● Problem description:
Please output all the entries word for word, without the pictures.

_ _ _ _

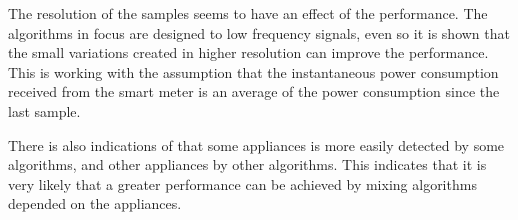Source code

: The resolution of the samples seems to have an effect of the performance. The algorithms in focus are designed to low frequency signals, even so it is shown that the small variations created in higher resolution can improve the performance. This is working with the assumption that the instantaneous power consumption received from the smart meter is an average of the power consumption since the last sample. 

There is also indications of that some appliances is more easily detected by some algorithms, and other appliances by other algorithms. This indicates that it is very likely that a greater performance can be achieved by mixing algorithms depended on the appliances.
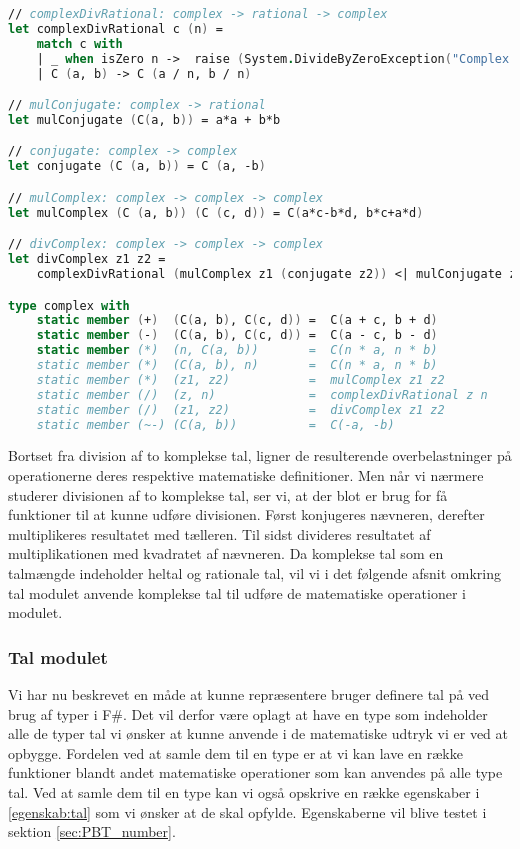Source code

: \begin{lstlisting}[language={FSharp}, 
    label={complex_operations},
    caption={Overskrivning af operationer på komplekse tal}]
// complexDivRational: complex -> rational -> complex
let complexDivRational c (n) = 
    match c with
    | _ when isZero n ->  raise (System.DivideByZeroException("Complex.divRational: Cannot divide by zero!"))
    | C (a, b) -> C (a / n, b / n) 

// mulConjugate: complex -> rational
let mulConjugate (C(a, b)) = a*a + b*b

// conjugate: complex -> complex
let conjugate (C (a, b)) = C (a, -b)

// mulComplex: complex -> complex -> complex
let mulComplex (C (a, b)) (C (c, d)) = C(a*c-b*d, b*c+a*d)

// divComplex: complex -> complex -> complex
let divComplex z1 z2 =
    complexDivRational (mulComplex z1 (conjugate z2)) <| mulConjugate z2

type complex with
    static member (+)  (C(a, b), C(c, d)) =  C(a + c, b + d)
    static member (-)  (C(a, b), C(c, d)) =  C(a - c, b - d)
    static member (*)  (n, C(a, b))       =  C(n * a, n * b)
    static member (*)  (C(a, b), n)       =  C(n * a, n * b)
    static member (*)  (z1, z2)           =  mulComplex z1 z2
    static member (/)  (z, n)             =  complexDivRational z n
    static member (/)  (z1, z2)           =  divComplex z1 z2 
    static member (~-) (C(a, b))          =  C(-a, -b)
\end{lstlisting}    

Bortset fra division af to komplekse tal, ligner de resulterende overbelastninger på operationerne deres respektive matematiske definitioner. Men når vi nærmere studerer divisionen af to komplekse tal, ser vi, at der blot er brug for få funktioner til at kunne udføre divisionen. Først konjugeres nævneren, derefter multiplikeres resultatet med tælleren. Til sidst divideres resultatet af multiplikationen med kvadratet af nævneren. Da komplekse tal som en talmængde indeholder heltal og rationale tal, vil vi i det følgende afsnit omkring tal modulet anvende komplekse tal til udføre de matematiske operationer i modulet.


\subsubsection{Tal modulet}
Vi har nu beskrevet en måde at kunne repræsentere bruger definere tal på ved brug af typer i F\#. Det vil derfor være oplagt at have en type som indeholder alle de typer tal vi ønsker at kunne anvende i de matematiske udtryk vi er ved at opbygge. Fordelen ved at samle dem til en type er at vi kan lave en række funktioner blandt andet matematiske operationer som kan anvendes på alle type tal. Ved at samle dem til en type kan vi også opskrive en række egenskaber i \ref{egenskab:tal} som vi ønsker at de skal opfylde. Egenskaberne vil blive testet i sektion \ref{sec:PBT_number}.

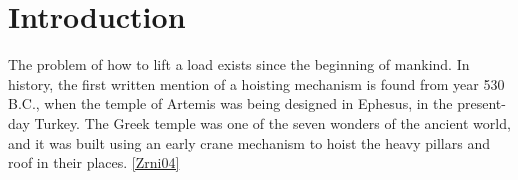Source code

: \documentclass[12pt,a4paper,oneside,pdftex]{report}
\begin{document}




\chapter{Introduction}
\label{chapter:introduction}

The problem of how to lift a load exists since the beginning of mankind. In history, the first written mention of a hoisting mechanism is found from year 530 B.C., when the temple of Artemis was being designed in Ephesus, in the present-day Turkey. The Greek temple was one of the seven wonders of the ancient world, and it was built using an early crane mechanism to hoist the heavy pillars and roof in their places. \ref{Zrni04}
\end{document}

_ _ _ _

● Written solution:
Source code

: The resolution of the samples seems to have an effect of the performance. The algorithms in focus are designed to low frequency signals, even so it is shown that the small variations created in higher resolution can improve the performance. This is working with the assumption that the instantaneous power consumption received from the smart meter is an average of the power consumption since the last sample. 

There is also indications of that some appliances is more easily detected by some algorithms, and other appliances by other algorithms. This indicates that it is very likely that a greater performance can be achieved by mixing algorithms depended on the appliances.
Source code

: \begin{lstlisting}[language={FSharp}, 
    label={complex_operations},
    caption={Overskrivning af operationer på komplekse tal}]
// complexDivRational: complex -> rational -> complex
let complexDivRational c (n) = 
    match c with
    | _ when isZero n ->  raise (System.DivideByZeroException("Complex.divRational: Cannot divide by zero!"))
    | C (a, b) -> C (a / n, b / n) 

// mulConjugate: complex -> rational
let mulConjugate (C(a, b)) = a*a + b*b

// conjugate: complex -> complex
let conjugate (C (a, b)) = C (a, -b)

// mulComplex: complex -> complex -> complex
let mulComplex (C (a, b)) (C (c, d)) = C(a*c-b*d, b*c+a*d)

// divComplex: complex -> complex -> complex
let divComplex z1 z2 =
    complexDivRational (mulComplex z1 (conjugate z2)) <| mulConjugate z2

type complex with
    static member (+)  (C(a, b), C(c, d)) =  C(a + c, b + d)
    static member (-)  (C(a, b), C(c, d)) =  C(a - c, b - d)
    static member (*)  (n, C(a, b))       =  C(n * a, n * b)
    static member (*)  (C(a, b), n)       =  C(n * a, n * b)
    static member (*)  (z1, z2)           =  mulComplex z1 z2
    static member (/)  (z, n)             =  complexDivRational z n
    static member (/)  (z1, z2)           =  divComplex z1 z2 
    static member (~-) (C(a, b))          =  C(-a, -b)
\end{lstlisting}    

Bortset fra division af to komplekse tal, ligner de resulterende overbelastninger på operationerne deres respektive matematiske definitioner. Men når vi nærmere studerer divisionen af to komplekse tal, ser vi, at der blot er brug for få funktioner til at kunne udføre divisionen. Først konjugeres nævneren, derefter multiplikeres resultatet med tælleren. Til sidst divideres resultatet af multiplikationen med kvadratet af nævneren. Da komplekse tal som en talmængde indeholder heltal og rationale tal, vil vi i det følgende afsnit omkring tal modulet anvende komplekse tal til udføre de matematiske operationer i modulet.


\subsubsection{Tal modulet}
Vi har nu beskrevet en måde at kunne repræsentere bruger definere tal på ved brug af typer i F\#. Det vil derfor være oplagt at have en type som indeholder alle de typer tal vi ønsker at kunne anvende i de matematiske udtryk vi er ved at opbygge. Fordelen ved at samle dem til en type er at vi kan lave en række funktioner blandt andet matematiske operationer som kan anvendes på alle type tal. Ved at samle dem til en type kan vi også opskrive en række egenskaber i \ref{egenskab:tal} som vi ønsker at de skal opfylde. Egenskaberne vil blive testet i sektion \ref{sec:PBT_number}.

Source code

: \documentclass[12pt,a4paper,oneside,pdftex]{report}
\begin{document}




\chapter{Introduction}
\label{chapter:introduction}

The problem of how to lift a load exists since the beginning of mankind. In history, the first written mention of a hoisting mechanism is found from year 530 B.C., when the temple of Artemis was being designed in Ephesus, in the present-day Turkey. The Greek temple was one of the seven wonders of the ancient world, and it was built using an early crane mechanism to hoist the heavy pillars and roof in their places. \ref{Zrni04}
\end{document}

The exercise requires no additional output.